▶ [The task] Update the items from the beginning through the line containing "102: (494, 13)" by swapping "top-left" for "upper-left", keeping everything else the same.

▶ [Source information]
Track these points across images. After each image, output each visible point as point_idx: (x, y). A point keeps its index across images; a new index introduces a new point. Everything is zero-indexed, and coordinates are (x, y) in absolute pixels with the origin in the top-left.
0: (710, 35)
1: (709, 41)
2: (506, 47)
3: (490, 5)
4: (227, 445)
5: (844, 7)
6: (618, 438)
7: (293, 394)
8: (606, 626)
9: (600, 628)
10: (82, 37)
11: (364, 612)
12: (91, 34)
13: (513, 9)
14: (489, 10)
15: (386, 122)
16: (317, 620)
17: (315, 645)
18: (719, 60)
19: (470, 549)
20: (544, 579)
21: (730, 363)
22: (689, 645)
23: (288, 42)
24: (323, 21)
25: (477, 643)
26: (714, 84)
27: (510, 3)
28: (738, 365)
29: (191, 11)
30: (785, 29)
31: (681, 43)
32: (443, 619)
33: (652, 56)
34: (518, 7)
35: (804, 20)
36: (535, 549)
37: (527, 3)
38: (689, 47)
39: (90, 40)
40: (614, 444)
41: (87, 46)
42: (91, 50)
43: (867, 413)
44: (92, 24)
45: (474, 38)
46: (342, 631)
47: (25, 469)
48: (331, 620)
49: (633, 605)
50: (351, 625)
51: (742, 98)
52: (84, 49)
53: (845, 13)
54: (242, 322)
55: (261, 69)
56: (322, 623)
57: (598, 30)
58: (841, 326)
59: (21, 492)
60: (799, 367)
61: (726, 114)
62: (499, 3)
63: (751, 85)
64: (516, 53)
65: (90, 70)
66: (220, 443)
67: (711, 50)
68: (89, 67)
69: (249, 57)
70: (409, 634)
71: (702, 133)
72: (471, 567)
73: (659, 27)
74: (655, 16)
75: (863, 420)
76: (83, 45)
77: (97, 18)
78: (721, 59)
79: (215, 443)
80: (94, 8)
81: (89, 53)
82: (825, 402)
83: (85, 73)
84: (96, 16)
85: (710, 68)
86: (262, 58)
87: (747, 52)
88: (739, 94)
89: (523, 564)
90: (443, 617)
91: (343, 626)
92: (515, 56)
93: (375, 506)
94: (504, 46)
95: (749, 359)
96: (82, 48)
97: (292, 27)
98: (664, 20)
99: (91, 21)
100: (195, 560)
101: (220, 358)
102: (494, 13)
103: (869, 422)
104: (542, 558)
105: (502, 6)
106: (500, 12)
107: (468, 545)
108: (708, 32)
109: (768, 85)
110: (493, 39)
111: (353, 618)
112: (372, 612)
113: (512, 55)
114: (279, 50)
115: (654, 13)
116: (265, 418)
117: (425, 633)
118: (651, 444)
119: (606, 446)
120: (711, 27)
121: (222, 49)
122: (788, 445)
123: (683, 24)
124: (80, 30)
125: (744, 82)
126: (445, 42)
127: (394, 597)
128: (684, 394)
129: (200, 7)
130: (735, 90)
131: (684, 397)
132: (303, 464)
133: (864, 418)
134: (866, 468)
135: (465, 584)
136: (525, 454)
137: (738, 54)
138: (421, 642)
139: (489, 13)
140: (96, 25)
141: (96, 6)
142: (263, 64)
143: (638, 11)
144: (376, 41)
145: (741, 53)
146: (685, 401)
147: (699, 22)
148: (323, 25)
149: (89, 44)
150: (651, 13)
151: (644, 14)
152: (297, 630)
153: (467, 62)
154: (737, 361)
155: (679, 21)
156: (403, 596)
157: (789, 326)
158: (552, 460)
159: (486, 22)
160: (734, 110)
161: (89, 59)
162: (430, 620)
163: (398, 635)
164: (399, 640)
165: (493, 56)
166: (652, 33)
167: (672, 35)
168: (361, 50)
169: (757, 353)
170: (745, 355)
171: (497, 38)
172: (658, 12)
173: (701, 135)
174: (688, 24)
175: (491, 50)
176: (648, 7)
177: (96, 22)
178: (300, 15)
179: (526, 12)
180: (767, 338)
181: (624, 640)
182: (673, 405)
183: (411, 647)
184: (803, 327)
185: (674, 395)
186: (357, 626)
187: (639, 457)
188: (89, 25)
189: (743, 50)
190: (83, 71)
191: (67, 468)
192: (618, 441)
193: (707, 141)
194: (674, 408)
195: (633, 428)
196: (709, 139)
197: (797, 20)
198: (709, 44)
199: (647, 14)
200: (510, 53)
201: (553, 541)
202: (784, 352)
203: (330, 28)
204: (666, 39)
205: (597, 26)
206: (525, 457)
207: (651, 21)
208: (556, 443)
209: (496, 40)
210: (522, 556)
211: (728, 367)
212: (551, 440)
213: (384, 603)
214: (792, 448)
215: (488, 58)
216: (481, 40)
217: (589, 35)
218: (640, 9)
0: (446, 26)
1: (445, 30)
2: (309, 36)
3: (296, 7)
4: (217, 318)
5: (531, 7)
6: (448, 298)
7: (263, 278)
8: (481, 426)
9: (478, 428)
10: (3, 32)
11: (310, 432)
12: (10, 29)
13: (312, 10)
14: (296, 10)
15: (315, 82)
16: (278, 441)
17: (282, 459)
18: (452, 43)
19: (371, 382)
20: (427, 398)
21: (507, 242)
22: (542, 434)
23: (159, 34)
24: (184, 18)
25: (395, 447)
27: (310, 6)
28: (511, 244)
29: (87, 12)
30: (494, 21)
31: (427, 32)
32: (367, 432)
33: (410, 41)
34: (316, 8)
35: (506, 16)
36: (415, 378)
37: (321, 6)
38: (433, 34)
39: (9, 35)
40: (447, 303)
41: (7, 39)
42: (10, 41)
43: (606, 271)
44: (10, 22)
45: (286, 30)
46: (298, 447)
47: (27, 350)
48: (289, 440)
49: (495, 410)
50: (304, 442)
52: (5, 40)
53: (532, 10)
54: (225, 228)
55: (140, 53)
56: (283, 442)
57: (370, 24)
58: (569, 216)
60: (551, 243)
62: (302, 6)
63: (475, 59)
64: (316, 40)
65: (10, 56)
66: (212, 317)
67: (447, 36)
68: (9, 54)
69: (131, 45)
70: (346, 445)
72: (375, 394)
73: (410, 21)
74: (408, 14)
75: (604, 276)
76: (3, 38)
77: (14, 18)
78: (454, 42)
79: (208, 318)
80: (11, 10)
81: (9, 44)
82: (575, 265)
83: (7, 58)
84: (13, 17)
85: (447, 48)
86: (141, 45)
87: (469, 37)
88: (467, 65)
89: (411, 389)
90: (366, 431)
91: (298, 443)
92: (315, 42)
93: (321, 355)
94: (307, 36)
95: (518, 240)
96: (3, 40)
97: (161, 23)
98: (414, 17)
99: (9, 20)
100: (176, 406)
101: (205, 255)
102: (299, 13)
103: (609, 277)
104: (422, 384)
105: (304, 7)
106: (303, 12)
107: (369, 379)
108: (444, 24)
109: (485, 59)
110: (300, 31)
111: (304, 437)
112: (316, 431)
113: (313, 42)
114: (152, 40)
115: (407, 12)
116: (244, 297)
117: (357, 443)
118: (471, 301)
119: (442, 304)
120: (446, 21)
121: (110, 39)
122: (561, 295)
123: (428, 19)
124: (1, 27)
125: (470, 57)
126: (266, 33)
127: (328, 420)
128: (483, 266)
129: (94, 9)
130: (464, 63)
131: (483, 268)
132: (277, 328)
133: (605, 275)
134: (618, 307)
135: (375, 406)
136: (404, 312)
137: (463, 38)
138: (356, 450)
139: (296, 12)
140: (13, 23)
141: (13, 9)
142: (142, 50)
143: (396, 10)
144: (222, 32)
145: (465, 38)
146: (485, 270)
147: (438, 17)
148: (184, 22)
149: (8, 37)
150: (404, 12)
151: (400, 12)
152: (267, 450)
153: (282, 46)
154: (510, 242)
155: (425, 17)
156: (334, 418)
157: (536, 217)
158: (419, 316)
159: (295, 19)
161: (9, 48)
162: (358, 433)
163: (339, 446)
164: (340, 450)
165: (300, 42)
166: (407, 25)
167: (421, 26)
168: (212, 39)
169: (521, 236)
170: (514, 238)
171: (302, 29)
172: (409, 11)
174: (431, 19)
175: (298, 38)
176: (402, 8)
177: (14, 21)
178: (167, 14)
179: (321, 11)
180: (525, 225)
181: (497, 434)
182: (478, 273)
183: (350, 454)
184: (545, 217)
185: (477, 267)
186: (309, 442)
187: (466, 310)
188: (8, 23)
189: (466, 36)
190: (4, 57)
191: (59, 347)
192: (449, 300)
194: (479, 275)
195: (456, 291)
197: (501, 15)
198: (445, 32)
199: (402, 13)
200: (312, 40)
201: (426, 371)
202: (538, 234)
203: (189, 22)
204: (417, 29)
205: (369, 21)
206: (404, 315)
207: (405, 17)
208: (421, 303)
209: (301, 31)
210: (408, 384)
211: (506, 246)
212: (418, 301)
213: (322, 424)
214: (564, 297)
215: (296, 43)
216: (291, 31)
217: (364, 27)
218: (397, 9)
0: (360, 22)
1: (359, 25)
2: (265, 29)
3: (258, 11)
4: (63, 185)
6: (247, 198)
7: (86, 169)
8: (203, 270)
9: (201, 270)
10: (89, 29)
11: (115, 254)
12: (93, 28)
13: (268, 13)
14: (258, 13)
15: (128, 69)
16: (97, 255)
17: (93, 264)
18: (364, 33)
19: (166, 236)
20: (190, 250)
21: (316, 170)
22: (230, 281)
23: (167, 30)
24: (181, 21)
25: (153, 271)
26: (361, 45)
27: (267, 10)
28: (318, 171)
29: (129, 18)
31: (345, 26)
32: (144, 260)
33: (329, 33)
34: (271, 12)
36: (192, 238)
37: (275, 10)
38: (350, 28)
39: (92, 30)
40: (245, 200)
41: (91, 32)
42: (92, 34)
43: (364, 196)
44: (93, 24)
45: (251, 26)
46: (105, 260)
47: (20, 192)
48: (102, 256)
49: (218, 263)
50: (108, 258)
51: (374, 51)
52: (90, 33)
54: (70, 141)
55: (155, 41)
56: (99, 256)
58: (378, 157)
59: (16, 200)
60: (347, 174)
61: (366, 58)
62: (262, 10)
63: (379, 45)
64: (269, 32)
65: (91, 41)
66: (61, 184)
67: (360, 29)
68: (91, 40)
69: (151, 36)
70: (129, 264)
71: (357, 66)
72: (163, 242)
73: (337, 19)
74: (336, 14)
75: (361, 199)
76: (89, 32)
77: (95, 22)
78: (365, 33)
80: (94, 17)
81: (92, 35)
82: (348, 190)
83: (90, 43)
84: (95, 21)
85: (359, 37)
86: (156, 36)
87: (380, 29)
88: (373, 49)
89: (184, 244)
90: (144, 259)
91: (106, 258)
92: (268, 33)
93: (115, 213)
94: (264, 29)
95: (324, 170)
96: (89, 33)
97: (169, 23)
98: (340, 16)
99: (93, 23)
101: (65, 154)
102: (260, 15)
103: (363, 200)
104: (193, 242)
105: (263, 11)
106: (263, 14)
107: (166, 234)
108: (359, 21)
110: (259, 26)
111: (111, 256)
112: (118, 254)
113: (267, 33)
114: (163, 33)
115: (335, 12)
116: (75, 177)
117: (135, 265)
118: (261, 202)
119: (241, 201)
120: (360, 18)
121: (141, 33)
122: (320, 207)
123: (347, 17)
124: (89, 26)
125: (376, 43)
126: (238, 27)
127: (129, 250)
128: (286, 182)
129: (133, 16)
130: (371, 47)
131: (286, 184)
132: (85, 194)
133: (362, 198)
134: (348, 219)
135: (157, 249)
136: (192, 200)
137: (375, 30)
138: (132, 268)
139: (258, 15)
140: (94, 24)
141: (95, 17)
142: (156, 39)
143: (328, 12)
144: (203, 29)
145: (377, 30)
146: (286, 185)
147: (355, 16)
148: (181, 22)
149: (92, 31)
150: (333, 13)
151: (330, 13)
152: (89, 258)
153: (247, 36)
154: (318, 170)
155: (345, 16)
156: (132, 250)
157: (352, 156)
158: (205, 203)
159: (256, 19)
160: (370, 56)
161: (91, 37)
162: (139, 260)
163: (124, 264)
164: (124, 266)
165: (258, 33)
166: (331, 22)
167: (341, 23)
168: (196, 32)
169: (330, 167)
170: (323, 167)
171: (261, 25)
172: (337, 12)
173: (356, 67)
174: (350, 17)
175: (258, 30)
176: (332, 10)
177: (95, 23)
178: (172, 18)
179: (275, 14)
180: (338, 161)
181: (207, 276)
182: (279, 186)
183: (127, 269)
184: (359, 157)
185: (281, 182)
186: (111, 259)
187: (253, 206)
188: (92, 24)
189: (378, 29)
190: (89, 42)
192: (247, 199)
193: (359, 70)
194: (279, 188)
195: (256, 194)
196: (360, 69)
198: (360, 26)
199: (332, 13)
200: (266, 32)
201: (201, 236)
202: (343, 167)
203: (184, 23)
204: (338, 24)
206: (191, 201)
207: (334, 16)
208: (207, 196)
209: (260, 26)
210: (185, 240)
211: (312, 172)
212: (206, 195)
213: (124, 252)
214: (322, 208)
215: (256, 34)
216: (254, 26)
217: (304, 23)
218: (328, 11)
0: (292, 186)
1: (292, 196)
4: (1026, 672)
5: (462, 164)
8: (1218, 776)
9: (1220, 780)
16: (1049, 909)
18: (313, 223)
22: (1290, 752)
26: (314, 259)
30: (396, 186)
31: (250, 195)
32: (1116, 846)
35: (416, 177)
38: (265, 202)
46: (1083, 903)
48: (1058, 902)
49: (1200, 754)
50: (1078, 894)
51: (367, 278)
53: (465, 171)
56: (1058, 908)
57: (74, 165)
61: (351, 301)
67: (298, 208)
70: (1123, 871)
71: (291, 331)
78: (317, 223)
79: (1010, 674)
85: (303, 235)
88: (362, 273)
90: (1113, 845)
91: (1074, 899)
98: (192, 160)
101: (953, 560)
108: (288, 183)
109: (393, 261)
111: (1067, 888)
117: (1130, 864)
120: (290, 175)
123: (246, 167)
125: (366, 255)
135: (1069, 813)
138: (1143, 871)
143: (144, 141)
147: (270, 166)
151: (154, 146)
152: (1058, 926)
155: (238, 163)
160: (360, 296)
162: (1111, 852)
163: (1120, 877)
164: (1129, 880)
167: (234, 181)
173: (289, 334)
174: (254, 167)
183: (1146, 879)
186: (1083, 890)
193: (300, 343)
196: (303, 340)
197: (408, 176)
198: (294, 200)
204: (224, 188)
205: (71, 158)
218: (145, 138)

▶ [Result for this exercise]
Track these points across images. After each image, output each visible point as point_idx: (x, y). A point keeps its index across images; a new index introduces a new point. Everything is zero-indexed, and coordinates are (x, y) in absolute pixels with the origin in the upper-left.
0: (710, 35)
1: (709, 41)
2: (506, 47)
3: (490, 5)
4: (227, 445)
5: (844, 7)
6: (618, 438)
7: (293, 394)
8: (606, 626)
9: (600, 628)
10: (82, 37)
11: (364, 612)
12: (91, 34)
13: (513, 9)
14: (489, 10)
15: (386, 122)
16: (317, 620)
17: (315, 645)
18: (719, 60)
19: (470, 549)
20: (544, 579)
21: (730, 363)
22: (689, 645)
23: (288, 42)
24: (323, 21)
25: (477, 643)
26: (714, 84)
27: (510, 3)
28: (738, 365)
29: (191, 11)
30: (785, 29)
31: (681, 43)
32: (443, 619)
33: (652, 56)
34: (518, 7)
35: (804, 20)
36: (535, 549)
37: (527, 3)
38: (689, 47)
39: (90, 40)
40: (614, 444)
41: (87, 46)
42: (91, 50)
43: (867, 413)
44: (92, 24)
45: (474, 38)
46: (342, 631)
47: (25, 469)
48: (331, 620)
49: (633, 605)
50: (351, 625)
51: (742, 98)
52: (84, 49)
53: (845, 13)
54: (242, 322)
55: (261, 69)
56: (322, 623)
57: (598, 30)
58: (841, 326)
59: (21, 492)
60: (799, 367)
61: (726, 114)
62: (499, 3)
63: (751, 85)
64: (516, 53)
65: (90, 70)
66: (220, 443)
67: (711, 50)
68: (89, 67)
69: (249, 57)
70: (409, 634)
71: (702, 133)
72: (471, 567)
73: (659, 27)
74: (655, 16)
75: (863, 420)
76: (83, 45)
77: (97, 18)
78: (721, 59)
79: (215, 443)
80: (94, 8)
81: (89, 53)
82: (825, 402)
83: (85, 73)
84: (96, 16)
85: (710, 68)
86: (262, 58)
87: (747, 52)
88: (739, 94)
89: (523, 564)
90: (443, 617)
91: (343, 626)
92: (515, 56)
93: (375, 506)
94: (504, 46)
95: (749, 359)
96: (82, 48)
97: (292, 27)
98: (664, 20)
99: (91, 21)
100: (195, 560)
101: (220, 358)
102: (494, 13)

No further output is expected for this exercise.